Building a generic EntityViewModel

In this blog post I want to show you a little ViewModel wrapper for entities I’ve built. You can use it to wrap entities who don’t need to support property change notifications, implementing the INotifyPropertyChanged interface. When your model’s entities support INotifyPropertyChanged and IDataErrorInfo, you might find that you don’t need this wrapper, but I would argue that this still simplifies developing application features, such as updating an entity to the latest version from the database (either after a refresh or save command).

The idea is simple, built a class that wraps any object, and which adds the INotifyPropertyChanged and IDataErrorInfo interfaces to it. Normally this would require wrapping the instance, implementing the interfaces and raising the PropertyChanged event in each property’s setter. But using DynamicObject and late binding syntax (dynamic variable declaration) you can save a lot of time by using a little reflection on the wrapped object.

This technique shines when using MVVM, because this pattern works best (even requires) entities to support INotifyPropertyChanged correctly…

DynamicObject has a range of methods used by late binding, and in this wrapper I use the TryGetMember and TrySetMember methods. When you databind to this object, and you bind it to a certain property, then databinding will use TryGetMember to get the properties value, and TrySetMember to update it.

**Extracted material:**
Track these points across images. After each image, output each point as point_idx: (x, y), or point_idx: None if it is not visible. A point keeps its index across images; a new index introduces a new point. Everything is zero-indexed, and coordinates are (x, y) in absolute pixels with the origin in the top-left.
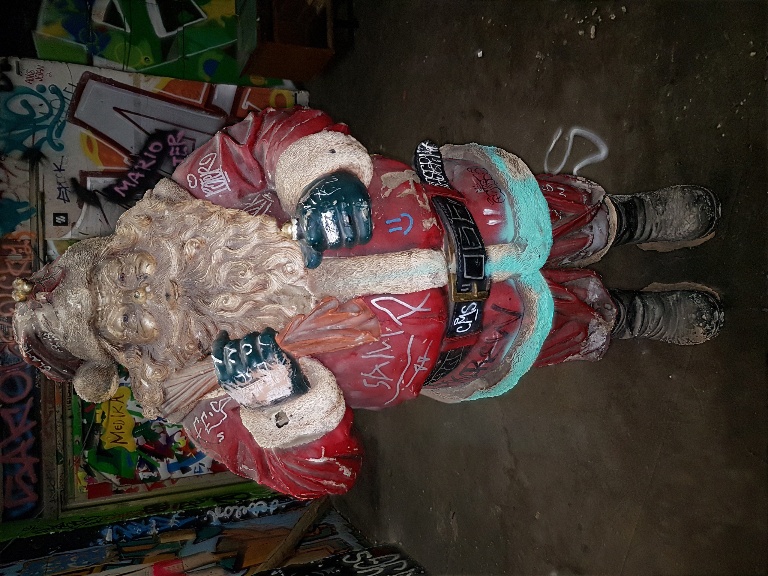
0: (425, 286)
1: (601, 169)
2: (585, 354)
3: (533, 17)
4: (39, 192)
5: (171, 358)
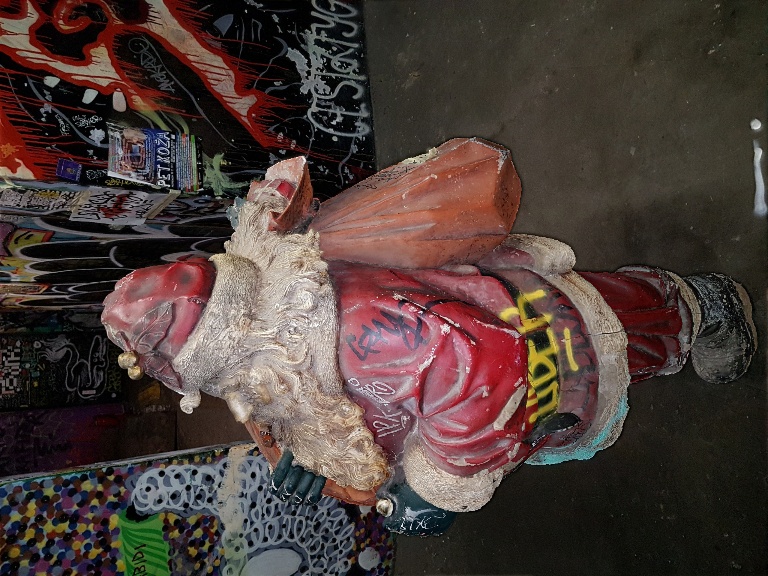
0: None
1: None
2: None
3: None
4: None
5: None
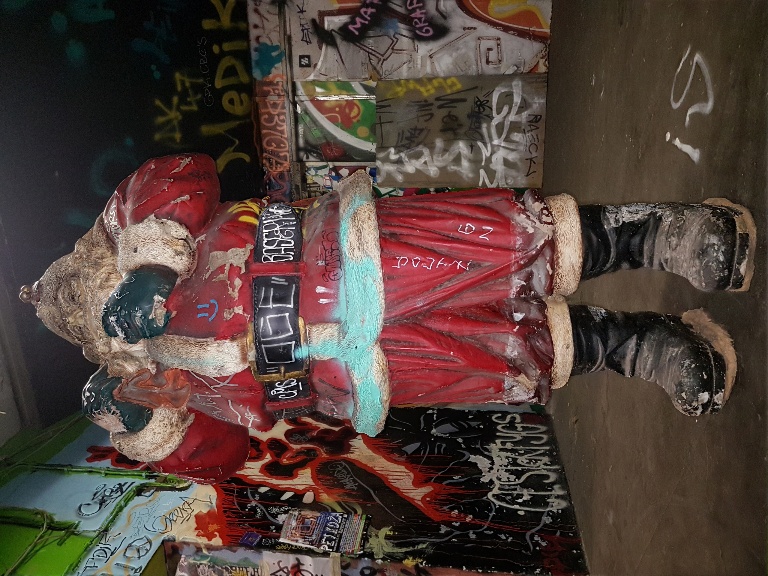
0: (213, 375)
1: (704, 126)
2: None
3: None
4: (286, 36)
5: None
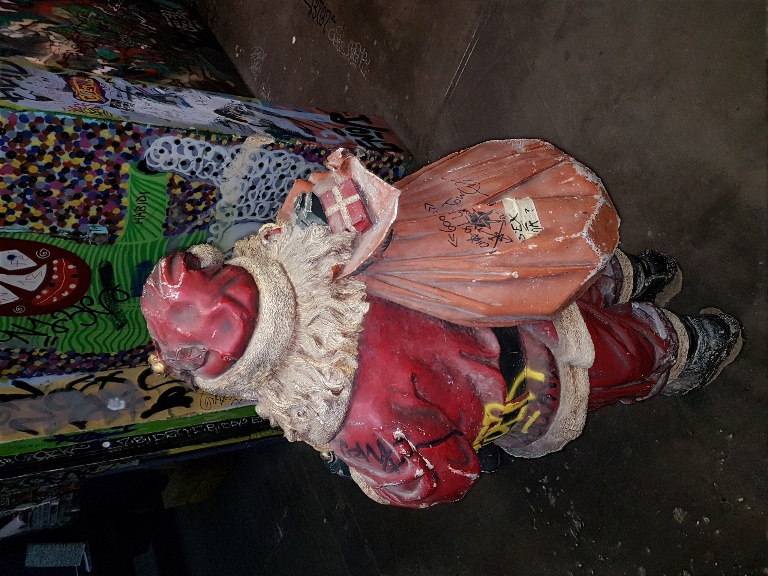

**Directive 1:** Duplicate the part of the post on the generic EntityViewModel that opens with the words containing "This technique shines" and closes with "to update it.".
**Directive 2:** Set down every line of the records above word for word, leaving the pictures out.

**Written reply 1:**
This technique shines when using MVVM, because this pattern works best (even requires) entities to support INotifyPropertyChanged correctly…

DynamicObject has a range of methods used by late binding, and in this wrapper I use the TryGetMember and TrySetMember methods. When you databind to this object, and you bind it to a certain property, then databinding will use TryGetMember to get the properties value, and TrySetMember to update it.

**Written reply 2:**
Track these points across images. After each image, output each point as point_idx: (x, y), or point_idx: None if it is not visible. A point keeps its index across images; a new index introduces a new point. Everything is zero-indexed, and coordinates are (x, y) in absolute pixels with the origin in the top-left.
0: (425, 286)
1: (601, 169)
2: (585, 354)
3: (533, 17)
4: (39, 192)
5: (171, 358)
0: None
1: None
2: None
3: None
4: None
5: None
0: (213, 375)
1: (704, 126)
2: None
3: None
4: (286, 36)
5: None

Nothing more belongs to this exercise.